In the listing below, find the line holding "JEROME SMITH RD" and the line holding "ST + WINTHROP ST". Write out those two lines and all lines between, exactly, and nothing more.
Start of Dataset entries
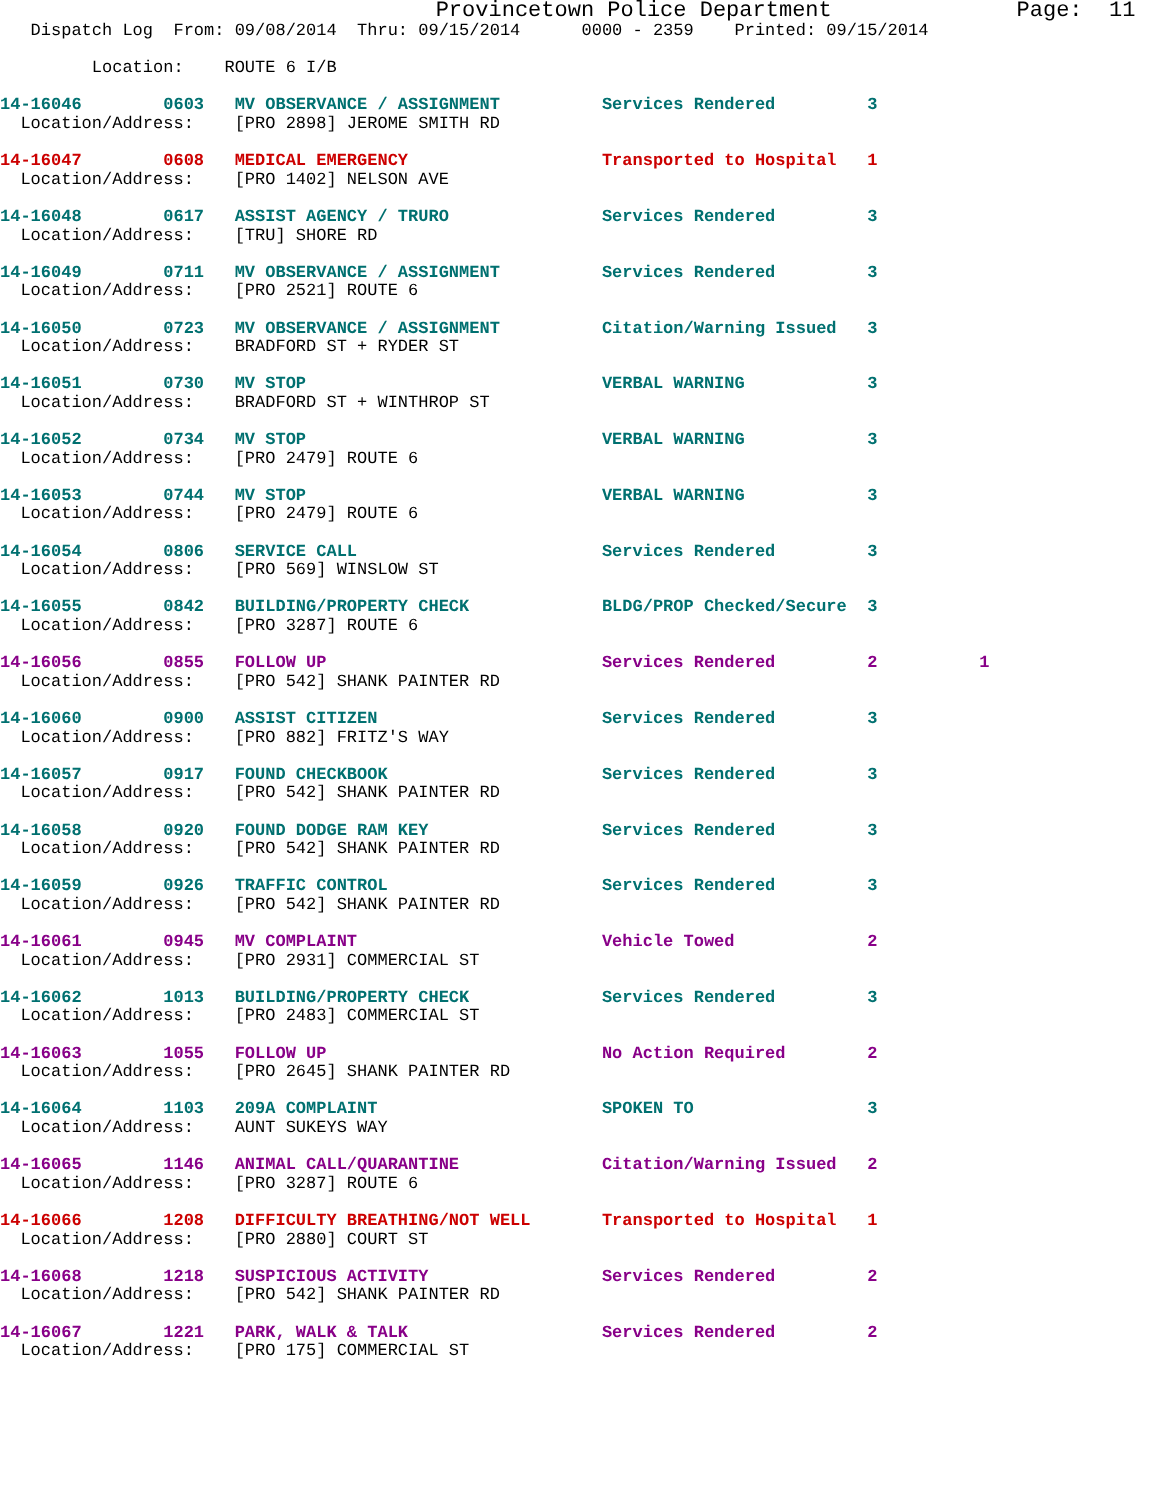Provincetown Police Department              Page:  11
   Dispatch Log  From: 09/08/2014  Thru: 09/15/2014      0000 - 2359    Printed: 09/15/2014

         Location:    ROUTE 6 I/B

14-16046        0603   MV OBSERVANCE / ASSIGNMENT          Services Rendered         3
  Location/Address:    [PRO 2898] JEROME SMITH RD

14-16047        0608   MEDICAL EMERGENCY                   Transported to Hospital   1
  Location/Address:    [PRO 1402] NELSON AVE

14-16048        0617   ASSIST AGENCY / TRURO               Services Rendered         3
  Location/Address:    [TRU] SHORE RD

14-16049        0711   MV OBSERVANCE / ASSIGNMENT          Services Rendered         3
  Location/Address:    [PRO 2521] ROUTE 6

14-16050        0723   MV OBSERVANCE / ASSIGNMENT          Citation/Warning Issued   3
  Location/Address:    BRADFORD ST + RYDER ST

14-16051        0730   MV STOP                             VERBAL WARNING            3
  Location/Address:    BRADFORD ST + WINTHROP ST

14-16052        0734   MV STOP                             VERBAL WARNING            3
  Location/Address:    [PRO 2479] ROUTE 6

14-16053        0744   MV STOP                             VERBAL WARNING            3
  Location/Address:    [PRO 2479] ROUTE 6

14-16054        0806   SERVICE CALL                        Services Rendered         3
  Location/Address:    [PRO 569] WINSLOW ST

14-16055        0842   BUILDING/PROPERTY CHECK             BLDG/PROP Checked/Secure  3
  Location/Address:    [PRO 3287] ROUTE 6

14-16056        0855   FOLLOW UP                           Services Rendered         2          1
  Location/Address:    [PRO 542] SHANK PAINTER RD

14-16060        0900   ASSIST CITIZEN                      Services Rendered         3
  Location/Address:    [PRO 882] FRITZ'S WAY

14-16057        0917   FOUND CHECKBOOK                     Services Rendered         3
  Location/Address:    [PRO 542] SHANK PAINTER RD

14-16058        0920   FOUND DODGE RAM KEY                 Services Rendered         3
  Location/Address:    [PRO 542] SHANK PAINTER RD

14-16059        0926   TRAFFIC CONTROL                     Services Rendered         3
  Location/Address:    [PRO 542] SHANK PAINTER RD

14-16061        0945   MV COMPLAINT                        Vehicle Towed             2
  Location/Address:    [PRO 2931] COMMERCIAL ST

14-16062        1013   BUILDING/PROPERTY CHECK             Services Rendered         3
  Location/Address:    [PRO 2483] COMMERCIAL ST

14-16063        1055   FOLLOW UP                           No Action Required        2
  Location/Address:    [PRO 2645] SHANK PAINTER RD

14-16064        1103   209A COMPLAINT                      SPOKEN TO                 3
  Location/Address:    AUNT SUKEYS WAY

14-16065        1146   ANIMAL CALL/QUARANTINE              Citation/Warning Issued   2
  Location/Address:    [PRO 3287] ROUTE 6

14-16066        1208   DIFFICULTY BREATHING/NOT WELL       Transported to Hospital   1
  Location/Address:    [PRO 2880] COURT ST

14-16068        1218   SUSPICIOUS ACTIVITY                 Services Rendered         2
  Location/Address:    [PRO 542] SHANK PAINTER RD

14-16067        1221   PARK, WALK & TALK                   Services Rendered         2
  Location/Address:    [PRO 175] COMMERCIAL ST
End of Dataset entries
:: Exercise solution ::
  Location/Address:    [PRO 2898] JEROME SMITH RD

14-16047        0608   MEDICAL EMERGENCY                   Transported to Hospital   1
  Location/Address:    [PRO 1402] NELSON AVE

14-16048        0617   ASSIST AGENCY / TRURO               Services Rendered         3
  Location/Address:    [TRU] SHORE RD

14-16049        0711   MV OBSERVANCE / ASSIGNMENT          Services Rendered         3
  Location/Address:    [PRO 2521] ROUTE 6

14-16050        0723   MV OBSERVANCE / ASSIGNMENT          Citation/Warning Issued   3
  Location/Address:    BRADFORD ST + RYDER ST

14-16051        0730   MV STOP                             VERBAL WARNING            3
  Location/Address:    BRADFORD ST + WINTHROP ST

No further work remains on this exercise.